# Work order
In the material below, find the line that contains "- Updated dependencies [00d148d]" and the line that contains "- Updated dependencies [cbad35a]", then write out exactly those two lines and everything between them.
Top of Given entries
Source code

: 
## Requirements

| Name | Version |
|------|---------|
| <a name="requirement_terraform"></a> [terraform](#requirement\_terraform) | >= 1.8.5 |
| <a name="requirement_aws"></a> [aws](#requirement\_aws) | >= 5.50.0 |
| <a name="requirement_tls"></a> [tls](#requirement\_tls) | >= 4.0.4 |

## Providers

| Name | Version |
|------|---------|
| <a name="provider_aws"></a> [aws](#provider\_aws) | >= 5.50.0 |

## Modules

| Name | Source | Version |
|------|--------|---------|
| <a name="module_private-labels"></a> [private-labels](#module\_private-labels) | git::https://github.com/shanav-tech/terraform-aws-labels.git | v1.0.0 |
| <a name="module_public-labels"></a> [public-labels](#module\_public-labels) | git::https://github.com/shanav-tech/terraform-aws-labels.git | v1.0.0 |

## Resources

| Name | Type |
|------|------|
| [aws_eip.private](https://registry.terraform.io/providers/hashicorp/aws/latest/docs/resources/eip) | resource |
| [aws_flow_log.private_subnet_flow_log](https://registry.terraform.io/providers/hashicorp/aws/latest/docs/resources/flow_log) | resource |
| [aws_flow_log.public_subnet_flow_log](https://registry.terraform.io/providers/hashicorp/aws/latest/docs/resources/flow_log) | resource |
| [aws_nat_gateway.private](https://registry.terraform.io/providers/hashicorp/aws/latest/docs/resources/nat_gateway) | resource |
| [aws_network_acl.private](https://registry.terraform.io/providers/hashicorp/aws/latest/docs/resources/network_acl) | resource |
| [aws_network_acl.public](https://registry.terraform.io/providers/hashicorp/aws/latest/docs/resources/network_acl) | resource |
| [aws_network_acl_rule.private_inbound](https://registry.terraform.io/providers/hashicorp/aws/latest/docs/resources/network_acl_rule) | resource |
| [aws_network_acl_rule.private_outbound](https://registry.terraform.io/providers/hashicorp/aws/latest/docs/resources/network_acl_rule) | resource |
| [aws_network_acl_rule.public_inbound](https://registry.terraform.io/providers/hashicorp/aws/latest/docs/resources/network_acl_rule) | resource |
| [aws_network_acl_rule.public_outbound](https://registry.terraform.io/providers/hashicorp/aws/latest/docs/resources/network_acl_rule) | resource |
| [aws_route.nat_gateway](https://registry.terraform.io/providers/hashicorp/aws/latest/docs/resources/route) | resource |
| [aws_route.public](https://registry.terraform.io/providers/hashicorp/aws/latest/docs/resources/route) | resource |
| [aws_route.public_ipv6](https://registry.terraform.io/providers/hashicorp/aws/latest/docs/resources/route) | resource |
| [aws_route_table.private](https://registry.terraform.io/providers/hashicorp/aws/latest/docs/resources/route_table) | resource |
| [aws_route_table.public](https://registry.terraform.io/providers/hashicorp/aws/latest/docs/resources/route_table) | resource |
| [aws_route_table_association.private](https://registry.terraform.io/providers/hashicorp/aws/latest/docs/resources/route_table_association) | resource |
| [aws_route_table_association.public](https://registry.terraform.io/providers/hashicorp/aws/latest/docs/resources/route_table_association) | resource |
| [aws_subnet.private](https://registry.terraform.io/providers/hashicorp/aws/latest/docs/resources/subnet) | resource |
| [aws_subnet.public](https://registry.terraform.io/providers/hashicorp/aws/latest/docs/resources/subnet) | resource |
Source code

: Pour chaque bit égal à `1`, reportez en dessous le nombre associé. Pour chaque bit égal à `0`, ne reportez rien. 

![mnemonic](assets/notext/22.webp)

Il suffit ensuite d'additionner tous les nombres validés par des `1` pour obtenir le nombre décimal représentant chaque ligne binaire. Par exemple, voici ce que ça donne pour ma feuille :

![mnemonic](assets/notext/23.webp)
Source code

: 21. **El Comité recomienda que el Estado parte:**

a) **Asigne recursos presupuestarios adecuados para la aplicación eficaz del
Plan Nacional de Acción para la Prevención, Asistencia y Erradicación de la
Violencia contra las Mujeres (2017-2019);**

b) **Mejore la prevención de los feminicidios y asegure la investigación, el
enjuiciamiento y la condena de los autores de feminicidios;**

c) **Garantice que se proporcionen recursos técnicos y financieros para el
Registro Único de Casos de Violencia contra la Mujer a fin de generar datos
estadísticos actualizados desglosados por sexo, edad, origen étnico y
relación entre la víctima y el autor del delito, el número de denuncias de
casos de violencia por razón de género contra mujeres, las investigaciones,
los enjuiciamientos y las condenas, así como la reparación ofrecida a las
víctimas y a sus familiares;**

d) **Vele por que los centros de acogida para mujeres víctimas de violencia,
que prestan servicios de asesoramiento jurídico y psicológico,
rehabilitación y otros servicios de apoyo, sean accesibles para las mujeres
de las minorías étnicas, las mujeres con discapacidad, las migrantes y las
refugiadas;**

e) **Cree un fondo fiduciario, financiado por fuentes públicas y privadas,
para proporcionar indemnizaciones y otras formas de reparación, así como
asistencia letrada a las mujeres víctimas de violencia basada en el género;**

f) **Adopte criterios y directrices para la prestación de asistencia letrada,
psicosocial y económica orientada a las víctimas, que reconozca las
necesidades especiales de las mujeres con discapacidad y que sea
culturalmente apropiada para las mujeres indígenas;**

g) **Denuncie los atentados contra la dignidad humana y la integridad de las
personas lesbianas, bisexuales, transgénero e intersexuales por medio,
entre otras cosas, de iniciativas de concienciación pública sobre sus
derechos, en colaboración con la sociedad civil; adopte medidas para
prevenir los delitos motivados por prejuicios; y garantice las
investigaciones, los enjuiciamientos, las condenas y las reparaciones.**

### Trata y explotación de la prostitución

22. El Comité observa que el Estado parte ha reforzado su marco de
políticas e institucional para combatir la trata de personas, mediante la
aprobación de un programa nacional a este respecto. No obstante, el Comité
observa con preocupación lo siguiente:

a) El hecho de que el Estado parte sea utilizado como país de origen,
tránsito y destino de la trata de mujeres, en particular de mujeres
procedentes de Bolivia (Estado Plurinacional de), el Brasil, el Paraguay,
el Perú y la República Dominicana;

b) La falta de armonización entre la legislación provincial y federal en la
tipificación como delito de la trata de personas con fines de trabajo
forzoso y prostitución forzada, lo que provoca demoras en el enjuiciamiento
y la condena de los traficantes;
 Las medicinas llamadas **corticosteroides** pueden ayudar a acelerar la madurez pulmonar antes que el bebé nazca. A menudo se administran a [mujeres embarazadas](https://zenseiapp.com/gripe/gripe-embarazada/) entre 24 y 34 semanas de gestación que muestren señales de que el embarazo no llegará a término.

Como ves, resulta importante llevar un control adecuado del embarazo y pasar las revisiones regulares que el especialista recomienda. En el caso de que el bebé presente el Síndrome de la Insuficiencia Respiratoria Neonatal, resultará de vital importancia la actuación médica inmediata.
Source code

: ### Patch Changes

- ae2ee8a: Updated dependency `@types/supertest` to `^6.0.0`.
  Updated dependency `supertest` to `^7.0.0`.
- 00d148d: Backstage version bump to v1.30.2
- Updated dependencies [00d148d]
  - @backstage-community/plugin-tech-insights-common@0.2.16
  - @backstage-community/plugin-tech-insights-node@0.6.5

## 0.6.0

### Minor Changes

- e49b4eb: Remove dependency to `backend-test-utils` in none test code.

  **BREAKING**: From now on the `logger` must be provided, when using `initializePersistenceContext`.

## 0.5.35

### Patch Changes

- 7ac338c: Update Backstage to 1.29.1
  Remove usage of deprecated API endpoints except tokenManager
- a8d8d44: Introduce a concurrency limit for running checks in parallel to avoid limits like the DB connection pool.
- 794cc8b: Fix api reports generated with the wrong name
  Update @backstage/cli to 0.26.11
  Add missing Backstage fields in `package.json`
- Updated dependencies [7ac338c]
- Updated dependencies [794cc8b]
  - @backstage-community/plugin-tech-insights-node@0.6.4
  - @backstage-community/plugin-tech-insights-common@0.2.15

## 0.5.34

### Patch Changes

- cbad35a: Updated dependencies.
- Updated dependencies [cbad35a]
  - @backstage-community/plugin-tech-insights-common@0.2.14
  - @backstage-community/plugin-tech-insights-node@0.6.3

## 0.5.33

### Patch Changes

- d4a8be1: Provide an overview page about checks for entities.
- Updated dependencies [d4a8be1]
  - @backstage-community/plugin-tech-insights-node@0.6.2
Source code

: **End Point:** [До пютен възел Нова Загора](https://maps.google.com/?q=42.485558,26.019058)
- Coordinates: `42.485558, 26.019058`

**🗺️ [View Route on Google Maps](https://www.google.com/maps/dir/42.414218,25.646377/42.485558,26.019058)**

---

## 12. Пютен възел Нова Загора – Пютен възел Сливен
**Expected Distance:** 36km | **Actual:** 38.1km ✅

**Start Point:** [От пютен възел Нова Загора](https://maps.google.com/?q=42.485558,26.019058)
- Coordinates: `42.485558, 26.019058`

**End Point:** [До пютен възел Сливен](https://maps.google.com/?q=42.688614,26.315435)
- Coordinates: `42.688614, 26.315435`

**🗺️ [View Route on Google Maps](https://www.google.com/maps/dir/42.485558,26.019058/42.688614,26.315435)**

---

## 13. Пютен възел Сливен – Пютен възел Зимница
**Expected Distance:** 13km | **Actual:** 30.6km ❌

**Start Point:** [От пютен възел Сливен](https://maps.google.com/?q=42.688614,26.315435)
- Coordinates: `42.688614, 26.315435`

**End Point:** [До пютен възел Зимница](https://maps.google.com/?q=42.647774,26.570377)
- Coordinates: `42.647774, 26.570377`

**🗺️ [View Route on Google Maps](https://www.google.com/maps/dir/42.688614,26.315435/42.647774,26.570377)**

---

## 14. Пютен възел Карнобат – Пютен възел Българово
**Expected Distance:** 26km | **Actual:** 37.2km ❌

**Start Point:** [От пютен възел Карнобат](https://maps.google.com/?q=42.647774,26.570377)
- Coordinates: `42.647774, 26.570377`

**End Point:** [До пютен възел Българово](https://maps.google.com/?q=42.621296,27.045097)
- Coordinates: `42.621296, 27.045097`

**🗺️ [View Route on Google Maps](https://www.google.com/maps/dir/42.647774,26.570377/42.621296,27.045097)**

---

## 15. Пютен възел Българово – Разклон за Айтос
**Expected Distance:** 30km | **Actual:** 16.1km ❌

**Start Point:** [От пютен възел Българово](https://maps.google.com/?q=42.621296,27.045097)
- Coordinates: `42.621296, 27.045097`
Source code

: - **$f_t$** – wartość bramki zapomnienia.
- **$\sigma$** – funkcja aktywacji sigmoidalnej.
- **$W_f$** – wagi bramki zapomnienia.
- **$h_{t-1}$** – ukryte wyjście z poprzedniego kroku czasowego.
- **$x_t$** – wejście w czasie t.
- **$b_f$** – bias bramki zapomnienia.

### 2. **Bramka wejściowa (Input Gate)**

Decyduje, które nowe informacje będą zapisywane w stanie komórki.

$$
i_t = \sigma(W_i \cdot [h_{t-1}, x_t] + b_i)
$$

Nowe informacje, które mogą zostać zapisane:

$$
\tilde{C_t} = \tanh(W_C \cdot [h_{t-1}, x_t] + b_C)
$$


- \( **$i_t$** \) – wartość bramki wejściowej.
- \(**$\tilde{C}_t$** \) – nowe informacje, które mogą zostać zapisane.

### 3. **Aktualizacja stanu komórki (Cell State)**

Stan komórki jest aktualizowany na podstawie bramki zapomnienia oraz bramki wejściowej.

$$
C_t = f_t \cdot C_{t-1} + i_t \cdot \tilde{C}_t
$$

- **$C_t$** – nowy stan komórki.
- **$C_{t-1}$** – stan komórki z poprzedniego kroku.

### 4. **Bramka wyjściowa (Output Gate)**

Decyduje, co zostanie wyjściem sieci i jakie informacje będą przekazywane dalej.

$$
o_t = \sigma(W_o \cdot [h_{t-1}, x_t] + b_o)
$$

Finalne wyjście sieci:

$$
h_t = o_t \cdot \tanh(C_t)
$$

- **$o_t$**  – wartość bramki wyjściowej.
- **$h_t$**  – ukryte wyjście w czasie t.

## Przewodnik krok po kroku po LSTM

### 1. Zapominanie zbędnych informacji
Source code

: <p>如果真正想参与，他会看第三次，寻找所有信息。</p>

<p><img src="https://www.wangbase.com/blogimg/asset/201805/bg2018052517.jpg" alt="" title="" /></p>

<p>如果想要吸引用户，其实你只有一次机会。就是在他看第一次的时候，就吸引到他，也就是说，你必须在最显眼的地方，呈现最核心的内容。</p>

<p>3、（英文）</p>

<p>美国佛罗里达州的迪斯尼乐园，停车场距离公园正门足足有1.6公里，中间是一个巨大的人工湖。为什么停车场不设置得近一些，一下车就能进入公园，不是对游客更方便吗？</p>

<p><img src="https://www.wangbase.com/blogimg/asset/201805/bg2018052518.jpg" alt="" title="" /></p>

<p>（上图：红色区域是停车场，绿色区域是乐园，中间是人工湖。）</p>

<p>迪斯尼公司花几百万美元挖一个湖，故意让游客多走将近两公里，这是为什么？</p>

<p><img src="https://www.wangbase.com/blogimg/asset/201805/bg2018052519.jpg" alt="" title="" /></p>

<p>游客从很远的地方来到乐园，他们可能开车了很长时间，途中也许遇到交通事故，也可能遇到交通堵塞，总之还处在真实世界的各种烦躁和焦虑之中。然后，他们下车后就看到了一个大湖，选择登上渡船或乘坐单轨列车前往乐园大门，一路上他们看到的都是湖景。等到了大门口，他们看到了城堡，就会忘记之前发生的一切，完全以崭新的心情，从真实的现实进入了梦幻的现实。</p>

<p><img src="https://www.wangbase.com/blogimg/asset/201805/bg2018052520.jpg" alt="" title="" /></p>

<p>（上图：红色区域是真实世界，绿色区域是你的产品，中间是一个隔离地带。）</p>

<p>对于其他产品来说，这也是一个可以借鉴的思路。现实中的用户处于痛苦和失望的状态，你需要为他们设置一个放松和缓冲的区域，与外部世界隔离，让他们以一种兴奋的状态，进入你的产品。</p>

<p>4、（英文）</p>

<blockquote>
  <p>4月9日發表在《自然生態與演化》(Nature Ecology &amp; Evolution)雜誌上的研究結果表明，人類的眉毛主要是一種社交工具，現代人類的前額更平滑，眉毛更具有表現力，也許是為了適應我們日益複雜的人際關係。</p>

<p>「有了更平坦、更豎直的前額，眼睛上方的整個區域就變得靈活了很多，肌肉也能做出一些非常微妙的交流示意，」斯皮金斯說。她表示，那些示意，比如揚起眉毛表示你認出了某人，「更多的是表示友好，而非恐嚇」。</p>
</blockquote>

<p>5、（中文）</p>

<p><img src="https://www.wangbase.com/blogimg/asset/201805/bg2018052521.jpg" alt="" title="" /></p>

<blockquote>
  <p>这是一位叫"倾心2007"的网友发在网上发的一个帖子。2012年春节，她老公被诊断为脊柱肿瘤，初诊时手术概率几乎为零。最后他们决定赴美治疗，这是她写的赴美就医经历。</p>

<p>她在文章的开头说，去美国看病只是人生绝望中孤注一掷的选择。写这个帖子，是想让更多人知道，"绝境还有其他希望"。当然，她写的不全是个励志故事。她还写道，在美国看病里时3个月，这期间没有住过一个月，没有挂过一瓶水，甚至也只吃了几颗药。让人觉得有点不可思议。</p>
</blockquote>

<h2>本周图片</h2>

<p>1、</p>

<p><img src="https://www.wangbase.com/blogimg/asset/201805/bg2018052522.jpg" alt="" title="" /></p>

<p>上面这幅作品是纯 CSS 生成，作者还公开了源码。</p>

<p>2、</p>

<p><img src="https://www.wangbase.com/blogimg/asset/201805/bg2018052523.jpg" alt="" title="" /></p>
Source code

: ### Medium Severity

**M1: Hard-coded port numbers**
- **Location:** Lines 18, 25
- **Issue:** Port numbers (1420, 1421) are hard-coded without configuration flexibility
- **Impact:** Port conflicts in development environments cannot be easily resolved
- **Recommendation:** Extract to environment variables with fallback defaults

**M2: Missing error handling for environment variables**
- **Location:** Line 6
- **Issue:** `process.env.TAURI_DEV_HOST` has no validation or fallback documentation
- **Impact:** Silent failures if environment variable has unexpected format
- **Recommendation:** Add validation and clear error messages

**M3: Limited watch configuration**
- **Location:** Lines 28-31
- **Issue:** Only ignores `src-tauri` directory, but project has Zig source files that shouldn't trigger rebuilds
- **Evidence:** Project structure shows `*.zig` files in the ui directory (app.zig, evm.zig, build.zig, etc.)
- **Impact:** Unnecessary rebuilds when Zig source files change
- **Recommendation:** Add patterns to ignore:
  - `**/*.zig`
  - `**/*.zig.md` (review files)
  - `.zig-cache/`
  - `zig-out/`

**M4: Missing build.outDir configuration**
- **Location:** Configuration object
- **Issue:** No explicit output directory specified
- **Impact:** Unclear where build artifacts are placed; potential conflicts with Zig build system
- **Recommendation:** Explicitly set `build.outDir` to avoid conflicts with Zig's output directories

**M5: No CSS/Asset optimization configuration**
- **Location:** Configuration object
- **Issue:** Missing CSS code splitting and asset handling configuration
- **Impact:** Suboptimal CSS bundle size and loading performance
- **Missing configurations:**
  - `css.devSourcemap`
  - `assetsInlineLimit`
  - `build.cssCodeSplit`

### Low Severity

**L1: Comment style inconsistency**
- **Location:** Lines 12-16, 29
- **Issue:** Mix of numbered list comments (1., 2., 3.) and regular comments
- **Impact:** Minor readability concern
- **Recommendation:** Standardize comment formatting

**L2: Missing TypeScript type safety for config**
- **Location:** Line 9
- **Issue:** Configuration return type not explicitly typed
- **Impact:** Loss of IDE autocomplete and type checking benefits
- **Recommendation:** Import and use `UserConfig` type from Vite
Bottom of Given entries
# Answer below
- Updated dependencies [00d148d]
  - @backstage-community/plugin-tech-insights-common@0.2.16
  - @backstage-community/plugin-tech-insights-node@0.6.5

## 0.6.0

### Minor Changes

- e49b4eb: Remove dependency to `backend-test-utils` in none test code.

  **BREAKING**: From now on the `logger` must be provided, when using `initializePersistenceContext`.

## 0.5.35

### Patch Changes

- 7ac338c: Update Backstage to 1.29.1
  Remove usage of deprecated API endpoints except tokenManager
- a8d8d44: Introduce a concurrency limit for running checks in parallel to avoid limits like the DB connection pool.
- 794cc8b: Fix api reports generated with the wrong name
  Update @backstage/cli to 0.26.11
  Add missing Backstage fields in `package.json`
- Updated dependencies [7ac338c]
- Updated dependencies [794cc8b]
  - @backstage-community/plugin-tech-insights-node@0.6.4
  - @backstage-community/plugin-tech-insights-common@0.2.15

## 0.5.34

### Patch Changes

- cbad35a: Updated dependencies.
- Updated dependencies [cbad35a]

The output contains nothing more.